For those of us who lived in the city of Buenos Aires during the second half of the 20th century and the first two decades of the 21st century, it was difficult to imagine her completely paralyzed and devastated by an epidemicuntil the COVID-19 pandemic broke out throughout the world.
For those who lived on the banks of the Río de la Plata in the 19th century, however, the outbreaks were recurrent and marked the way they experienced their lives.
During the yellow fever epidemic of 1871, the upper classes abandoned their homes and fled to the north. Faced with this confusion, a popular commission was formed to care for the sick and fight the epidemic.
It was chaired by José Roque Pérez and included, among others, the poet Carlos Guido y Spano and the journalist Evaristo Carriego (grandfather of the renowned poet), Aristóbulo del Valle, José C. Paz, Lucio Victorio Mansilla (author of the famous Excursion to the Ranquel Indians), to Mariano Billinghurst, to Manuel Argerich and to General Bartolomé Mitre.
In those days, the Uruguayan painter Juan Manuel Blanes painted An episode of yellow fevera painting inspired by a real, tragic and heartbreaking scene, which had been reported in a police report: upon entering a tenement, A baby had been found suckling at the breast of a dead woman.
In his painting, Blanes represented two men as witnesses to the scene: they are Pérez and Argerich, who died of fever while fighting the outbreak.

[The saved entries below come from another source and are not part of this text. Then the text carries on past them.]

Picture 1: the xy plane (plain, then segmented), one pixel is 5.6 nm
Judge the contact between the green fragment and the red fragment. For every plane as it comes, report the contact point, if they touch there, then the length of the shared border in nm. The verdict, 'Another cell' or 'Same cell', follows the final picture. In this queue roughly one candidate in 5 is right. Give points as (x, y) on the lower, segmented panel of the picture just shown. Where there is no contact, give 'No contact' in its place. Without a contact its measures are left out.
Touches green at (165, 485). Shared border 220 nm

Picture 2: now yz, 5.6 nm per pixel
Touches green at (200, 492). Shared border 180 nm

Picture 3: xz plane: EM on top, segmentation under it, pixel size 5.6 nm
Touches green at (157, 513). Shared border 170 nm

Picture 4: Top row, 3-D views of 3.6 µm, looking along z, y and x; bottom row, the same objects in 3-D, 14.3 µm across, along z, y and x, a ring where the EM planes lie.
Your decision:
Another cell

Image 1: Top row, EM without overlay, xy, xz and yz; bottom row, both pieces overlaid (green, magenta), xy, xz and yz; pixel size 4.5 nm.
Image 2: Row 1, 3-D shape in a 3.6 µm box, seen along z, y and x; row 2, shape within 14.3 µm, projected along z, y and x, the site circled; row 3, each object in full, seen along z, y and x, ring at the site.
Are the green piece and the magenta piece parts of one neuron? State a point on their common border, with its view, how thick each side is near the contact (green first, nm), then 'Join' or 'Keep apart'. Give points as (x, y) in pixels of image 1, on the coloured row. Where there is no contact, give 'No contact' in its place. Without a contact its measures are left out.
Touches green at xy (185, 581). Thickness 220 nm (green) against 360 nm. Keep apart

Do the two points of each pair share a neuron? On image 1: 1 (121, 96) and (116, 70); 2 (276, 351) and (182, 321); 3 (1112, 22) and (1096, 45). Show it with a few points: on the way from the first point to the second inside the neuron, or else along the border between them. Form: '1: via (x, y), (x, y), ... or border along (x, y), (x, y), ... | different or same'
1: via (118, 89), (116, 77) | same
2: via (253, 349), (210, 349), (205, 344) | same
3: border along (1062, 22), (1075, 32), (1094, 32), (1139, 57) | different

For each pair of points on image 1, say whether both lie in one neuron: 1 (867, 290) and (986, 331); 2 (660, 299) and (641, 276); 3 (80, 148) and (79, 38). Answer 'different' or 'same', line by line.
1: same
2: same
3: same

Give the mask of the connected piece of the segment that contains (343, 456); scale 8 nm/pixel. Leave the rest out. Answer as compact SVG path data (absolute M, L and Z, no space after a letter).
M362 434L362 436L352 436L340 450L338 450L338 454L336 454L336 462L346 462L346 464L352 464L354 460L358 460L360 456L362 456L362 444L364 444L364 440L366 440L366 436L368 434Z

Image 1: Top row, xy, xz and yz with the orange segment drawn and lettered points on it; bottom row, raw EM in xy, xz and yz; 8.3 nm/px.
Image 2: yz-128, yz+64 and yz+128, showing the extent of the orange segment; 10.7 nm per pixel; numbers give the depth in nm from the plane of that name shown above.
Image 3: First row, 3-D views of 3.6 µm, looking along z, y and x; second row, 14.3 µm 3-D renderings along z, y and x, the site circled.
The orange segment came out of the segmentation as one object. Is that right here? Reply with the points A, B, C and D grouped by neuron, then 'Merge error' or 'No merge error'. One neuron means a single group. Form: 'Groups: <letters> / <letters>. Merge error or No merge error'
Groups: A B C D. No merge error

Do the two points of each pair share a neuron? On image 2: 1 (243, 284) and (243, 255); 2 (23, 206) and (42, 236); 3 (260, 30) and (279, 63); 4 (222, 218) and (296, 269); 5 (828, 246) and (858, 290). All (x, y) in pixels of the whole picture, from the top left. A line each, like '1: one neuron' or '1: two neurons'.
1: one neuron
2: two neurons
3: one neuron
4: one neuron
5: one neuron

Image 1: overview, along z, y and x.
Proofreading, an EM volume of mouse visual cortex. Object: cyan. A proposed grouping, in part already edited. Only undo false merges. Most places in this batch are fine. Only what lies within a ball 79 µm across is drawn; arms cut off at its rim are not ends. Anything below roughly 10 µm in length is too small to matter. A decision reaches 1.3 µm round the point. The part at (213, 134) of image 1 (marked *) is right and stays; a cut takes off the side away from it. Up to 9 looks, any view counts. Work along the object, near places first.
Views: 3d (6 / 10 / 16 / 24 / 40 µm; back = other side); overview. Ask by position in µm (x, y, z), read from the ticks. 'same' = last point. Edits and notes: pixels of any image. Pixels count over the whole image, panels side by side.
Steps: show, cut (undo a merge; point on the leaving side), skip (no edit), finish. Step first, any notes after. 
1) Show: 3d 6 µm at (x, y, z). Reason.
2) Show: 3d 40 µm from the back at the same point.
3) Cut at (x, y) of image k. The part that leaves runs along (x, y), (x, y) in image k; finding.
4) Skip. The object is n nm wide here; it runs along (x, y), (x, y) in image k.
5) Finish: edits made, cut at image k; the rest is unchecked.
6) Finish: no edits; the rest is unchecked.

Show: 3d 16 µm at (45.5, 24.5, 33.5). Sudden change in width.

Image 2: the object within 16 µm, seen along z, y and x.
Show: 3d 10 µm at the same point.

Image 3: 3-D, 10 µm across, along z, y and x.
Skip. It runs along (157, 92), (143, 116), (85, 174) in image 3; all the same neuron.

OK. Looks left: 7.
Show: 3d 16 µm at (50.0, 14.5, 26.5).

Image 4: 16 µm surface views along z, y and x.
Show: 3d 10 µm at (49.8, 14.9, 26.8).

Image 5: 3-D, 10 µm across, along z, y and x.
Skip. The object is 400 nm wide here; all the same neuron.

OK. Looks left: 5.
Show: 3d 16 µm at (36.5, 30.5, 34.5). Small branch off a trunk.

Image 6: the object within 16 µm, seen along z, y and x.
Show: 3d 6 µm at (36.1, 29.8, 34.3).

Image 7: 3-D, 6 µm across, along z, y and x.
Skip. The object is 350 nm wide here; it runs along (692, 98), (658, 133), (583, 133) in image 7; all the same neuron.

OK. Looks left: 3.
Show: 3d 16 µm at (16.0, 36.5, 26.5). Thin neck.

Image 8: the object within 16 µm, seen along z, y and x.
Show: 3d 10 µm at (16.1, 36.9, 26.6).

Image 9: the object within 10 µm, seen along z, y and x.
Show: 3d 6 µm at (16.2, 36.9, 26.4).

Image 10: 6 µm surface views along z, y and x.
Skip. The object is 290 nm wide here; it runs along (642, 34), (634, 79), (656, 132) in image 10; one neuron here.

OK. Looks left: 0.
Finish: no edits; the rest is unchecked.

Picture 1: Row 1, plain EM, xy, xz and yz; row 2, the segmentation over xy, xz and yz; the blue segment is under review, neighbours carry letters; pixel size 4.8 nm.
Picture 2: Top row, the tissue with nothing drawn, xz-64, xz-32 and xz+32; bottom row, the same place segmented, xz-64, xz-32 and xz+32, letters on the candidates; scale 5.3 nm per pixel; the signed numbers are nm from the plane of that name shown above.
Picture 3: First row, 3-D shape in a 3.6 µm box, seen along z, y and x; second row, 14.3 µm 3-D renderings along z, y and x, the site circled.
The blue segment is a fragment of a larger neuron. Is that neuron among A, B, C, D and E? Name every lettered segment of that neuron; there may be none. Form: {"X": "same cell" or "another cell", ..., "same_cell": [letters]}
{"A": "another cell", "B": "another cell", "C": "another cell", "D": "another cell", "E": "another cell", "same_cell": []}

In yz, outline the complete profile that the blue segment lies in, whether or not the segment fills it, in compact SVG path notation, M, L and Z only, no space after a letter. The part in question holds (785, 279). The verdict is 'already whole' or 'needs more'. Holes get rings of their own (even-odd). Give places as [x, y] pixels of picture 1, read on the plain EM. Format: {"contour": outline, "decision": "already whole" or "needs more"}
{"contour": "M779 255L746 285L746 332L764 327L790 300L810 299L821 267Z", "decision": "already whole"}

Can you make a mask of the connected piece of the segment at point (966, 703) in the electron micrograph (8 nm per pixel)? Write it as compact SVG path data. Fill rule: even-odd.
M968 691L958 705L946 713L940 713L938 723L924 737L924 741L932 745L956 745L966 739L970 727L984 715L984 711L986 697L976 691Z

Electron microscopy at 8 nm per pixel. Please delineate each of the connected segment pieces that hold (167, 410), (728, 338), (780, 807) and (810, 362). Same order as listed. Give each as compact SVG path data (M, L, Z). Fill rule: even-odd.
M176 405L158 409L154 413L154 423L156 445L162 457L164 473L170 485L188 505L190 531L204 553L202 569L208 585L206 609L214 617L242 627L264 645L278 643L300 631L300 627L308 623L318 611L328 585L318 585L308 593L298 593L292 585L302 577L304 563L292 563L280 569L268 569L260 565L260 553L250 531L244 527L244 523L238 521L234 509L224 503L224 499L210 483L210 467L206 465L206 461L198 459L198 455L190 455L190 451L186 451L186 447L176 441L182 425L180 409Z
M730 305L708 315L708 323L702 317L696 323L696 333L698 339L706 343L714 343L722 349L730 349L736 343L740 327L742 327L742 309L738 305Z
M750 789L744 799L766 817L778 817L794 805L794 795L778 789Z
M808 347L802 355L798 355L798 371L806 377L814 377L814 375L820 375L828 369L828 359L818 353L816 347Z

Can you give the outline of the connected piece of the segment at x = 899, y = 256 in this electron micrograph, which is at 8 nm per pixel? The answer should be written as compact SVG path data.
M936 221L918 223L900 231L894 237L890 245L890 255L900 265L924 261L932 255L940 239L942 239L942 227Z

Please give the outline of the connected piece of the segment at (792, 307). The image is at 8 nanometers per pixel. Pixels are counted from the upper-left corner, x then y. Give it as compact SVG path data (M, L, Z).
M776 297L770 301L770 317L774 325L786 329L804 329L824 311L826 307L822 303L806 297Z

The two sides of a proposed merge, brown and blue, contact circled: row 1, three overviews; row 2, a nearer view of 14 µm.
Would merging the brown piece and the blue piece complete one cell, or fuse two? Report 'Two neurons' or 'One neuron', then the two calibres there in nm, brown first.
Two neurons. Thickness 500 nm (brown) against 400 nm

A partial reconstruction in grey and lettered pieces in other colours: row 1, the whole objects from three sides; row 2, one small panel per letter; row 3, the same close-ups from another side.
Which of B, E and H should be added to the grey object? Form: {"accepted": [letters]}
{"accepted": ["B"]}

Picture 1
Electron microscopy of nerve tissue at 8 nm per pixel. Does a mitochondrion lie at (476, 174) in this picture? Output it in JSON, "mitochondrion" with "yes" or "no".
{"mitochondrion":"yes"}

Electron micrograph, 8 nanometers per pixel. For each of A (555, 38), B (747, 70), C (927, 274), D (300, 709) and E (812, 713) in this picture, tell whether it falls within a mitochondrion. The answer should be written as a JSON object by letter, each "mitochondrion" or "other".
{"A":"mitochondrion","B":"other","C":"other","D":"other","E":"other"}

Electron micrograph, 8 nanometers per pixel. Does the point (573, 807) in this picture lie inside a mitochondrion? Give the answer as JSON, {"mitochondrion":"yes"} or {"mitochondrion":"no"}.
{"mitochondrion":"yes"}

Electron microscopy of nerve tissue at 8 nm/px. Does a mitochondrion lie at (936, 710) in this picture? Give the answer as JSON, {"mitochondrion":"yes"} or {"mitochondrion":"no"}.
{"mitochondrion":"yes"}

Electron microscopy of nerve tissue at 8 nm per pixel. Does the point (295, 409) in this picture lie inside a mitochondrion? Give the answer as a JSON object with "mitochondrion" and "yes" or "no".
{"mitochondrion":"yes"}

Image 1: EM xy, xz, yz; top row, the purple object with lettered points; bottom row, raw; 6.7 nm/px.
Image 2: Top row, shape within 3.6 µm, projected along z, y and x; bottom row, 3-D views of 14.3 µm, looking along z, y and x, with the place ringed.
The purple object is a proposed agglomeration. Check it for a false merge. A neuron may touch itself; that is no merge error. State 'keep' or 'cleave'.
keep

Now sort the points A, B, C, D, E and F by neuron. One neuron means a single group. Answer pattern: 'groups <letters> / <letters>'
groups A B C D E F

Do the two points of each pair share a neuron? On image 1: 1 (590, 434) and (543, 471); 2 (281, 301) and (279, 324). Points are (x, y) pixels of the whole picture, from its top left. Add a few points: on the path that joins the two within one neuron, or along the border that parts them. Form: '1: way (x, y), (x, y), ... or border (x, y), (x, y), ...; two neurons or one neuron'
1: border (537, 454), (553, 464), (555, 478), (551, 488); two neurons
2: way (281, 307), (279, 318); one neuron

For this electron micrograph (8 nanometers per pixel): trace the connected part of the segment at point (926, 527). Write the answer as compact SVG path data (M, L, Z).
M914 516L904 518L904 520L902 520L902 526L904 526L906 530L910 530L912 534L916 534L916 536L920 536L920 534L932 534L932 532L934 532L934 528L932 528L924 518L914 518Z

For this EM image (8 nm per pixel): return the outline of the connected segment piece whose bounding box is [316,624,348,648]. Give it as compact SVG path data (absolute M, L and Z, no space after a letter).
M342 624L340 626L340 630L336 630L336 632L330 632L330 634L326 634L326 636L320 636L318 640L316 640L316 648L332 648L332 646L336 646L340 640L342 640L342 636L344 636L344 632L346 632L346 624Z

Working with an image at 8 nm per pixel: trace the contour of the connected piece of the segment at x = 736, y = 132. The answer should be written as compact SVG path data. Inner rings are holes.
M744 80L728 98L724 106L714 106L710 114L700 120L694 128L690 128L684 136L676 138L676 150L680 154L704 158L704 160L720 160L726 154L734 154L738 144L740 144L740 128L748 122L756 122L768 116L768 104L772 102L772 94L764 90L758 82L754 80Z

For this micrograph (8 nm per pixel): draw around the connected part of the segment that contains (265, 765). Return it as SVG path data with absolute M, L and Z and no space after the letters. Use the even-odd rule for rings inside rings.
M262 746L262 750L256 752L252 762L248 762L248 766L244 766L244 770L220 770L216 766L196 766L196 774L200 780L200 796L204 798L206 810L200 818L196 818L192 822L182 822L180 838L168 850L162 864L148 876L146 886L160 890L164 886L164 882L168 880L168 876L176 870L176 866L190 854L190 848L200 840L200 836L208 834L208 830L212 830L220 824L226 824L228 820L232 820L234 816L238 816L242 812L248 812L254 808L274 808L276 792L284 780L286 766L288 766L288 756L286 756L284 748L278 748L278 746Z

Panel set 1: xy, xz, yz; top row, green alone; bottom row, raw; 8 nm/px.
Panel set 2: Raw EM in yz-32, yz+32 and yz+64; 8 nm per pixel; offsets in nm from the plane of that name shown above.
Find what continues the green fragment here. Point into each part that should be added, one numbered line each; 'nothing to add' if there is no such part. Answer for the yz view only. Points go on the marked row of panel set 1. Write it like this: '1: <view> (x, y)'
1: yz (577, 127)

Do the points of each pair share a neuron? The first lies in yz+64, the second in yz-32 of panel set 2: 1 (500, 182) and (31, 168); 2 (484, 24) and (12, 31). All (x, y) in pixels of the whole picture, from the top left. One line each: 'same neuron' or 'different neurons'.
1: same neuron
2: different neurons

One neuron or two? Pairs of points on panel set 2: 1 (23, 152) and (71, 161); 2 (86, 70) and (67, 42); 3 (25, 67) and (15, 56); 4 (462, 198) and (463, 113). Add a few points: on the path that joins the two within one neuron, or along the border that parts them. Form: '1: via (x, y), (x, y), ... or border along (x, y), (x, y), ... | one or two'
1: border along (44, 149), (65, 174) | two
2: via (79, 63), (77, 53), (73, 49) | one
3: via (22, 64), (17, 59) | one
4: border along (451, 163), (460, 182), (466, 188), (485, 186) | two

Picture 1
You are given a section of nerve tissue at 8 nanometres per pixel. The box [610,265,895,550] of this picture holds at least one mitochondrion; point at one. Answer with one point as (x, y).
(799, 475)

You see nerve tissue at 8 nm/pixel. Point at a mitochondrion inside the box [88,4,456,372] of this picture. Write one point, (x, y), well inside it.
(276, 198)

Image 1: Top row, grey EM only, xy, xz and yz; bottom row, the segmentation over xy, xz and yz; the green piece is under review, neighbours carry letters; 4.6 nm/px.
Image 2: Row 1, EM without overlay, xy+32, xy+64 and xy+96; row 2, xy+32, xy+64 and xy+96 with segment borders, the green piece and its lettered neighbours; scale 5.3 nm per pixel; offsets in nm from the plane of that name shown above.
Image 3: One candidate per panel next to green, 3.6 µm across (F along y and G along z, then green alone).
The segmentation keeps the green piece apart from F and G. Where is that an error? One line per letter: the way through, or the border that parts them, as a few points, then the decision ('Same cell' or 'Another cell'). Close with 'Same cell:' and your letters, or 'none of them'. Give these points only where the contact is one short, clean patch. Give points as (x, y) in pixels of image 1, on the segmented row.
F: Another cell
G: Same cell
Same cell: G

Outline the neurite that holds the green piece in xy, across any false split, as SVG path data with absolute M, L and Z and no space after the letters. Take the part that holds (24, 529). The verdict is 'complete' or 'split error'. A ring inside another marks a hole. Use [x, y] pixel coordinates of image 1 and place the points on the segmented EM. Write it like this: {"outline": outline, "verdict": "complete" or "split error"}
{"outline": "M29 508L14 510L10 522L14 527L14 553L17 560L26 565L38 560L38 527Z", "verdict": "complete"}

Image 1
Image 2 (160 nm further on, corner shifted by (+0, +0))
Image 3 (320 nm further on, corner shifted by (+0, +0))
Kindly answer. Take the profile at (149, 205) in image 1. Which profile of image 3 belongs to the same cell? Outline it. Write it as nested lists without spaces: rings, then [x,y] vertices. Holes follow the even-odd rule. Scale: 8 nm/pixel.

Since the yellow fever epidemic, the way of conceiving and approaching health in Buenos Aires changed forever: Environmental factors and the institutionalization of hygiene became central axes of public policy.
In those years, the planning and development of water and sewage laying began, and Medicine acquired a social hierarchy superior to many other professions.
Montes de Oca, the first
It is no coincidence that the first doctor that the city honored by calling a street by his name was Manuel Augusto Montes de Oca, who wrote the instructions to combat the outbreak.
Brother of Leopoldo, and son of Juan José Montes de Oca – considered the first Argentine surgeon – he had lived in Santa Catarina, Brazil, in his father’s exile during the Rosas presidency. There, the disease was already endemic.
The street where he lived and treated his patients while he resided in Buenos Aires It has been named after him since July 30, 1883just seven months after his death.
The second on the list was Guillermo Rawson, and then other doctors who, like Montes de Oca, stood out during the yellow fever epidemic were added: In 1893 the tribute would arrive to Francisco Javier Muñizand then to Ignatius Pirovano and Ventura Peter Bosch.
Years later, to Teodoro Vilardebó, Manuel Porcel de Peralta, Osvaldo Fermín Eguía, Juan Golfarini, Eleodoro Damianovich, Juan Darquier, Emilio de Alvear, José Carballido, the priest Antonio Domingo Fahy and Teodoro Aubain.
To the list will of Diego Paroissien, English doctor who was major surgeon of the Army of the Andes in 1816 and aide-de-camp of José de San Martín, to Cecilia Grierson and Elvira Rawson, the first women to graduate as doctors in Argentina;
by Luis Agote, discoverer of the method of blood transfusion without danger of clotting to René Favaloro, inventor of the bypass who in 2015 was the last to join; With him, there are more than 60 doctors whose memory the city decided to honor.
If we grouped the streets by the professions practiced by the people who gave them their names, medicine would be one of the most represented, along with the heroes and former rulers.
All a symptom of the social hierarchy that the profession obtained in the years of yellow fever and remained in force during the 20th century.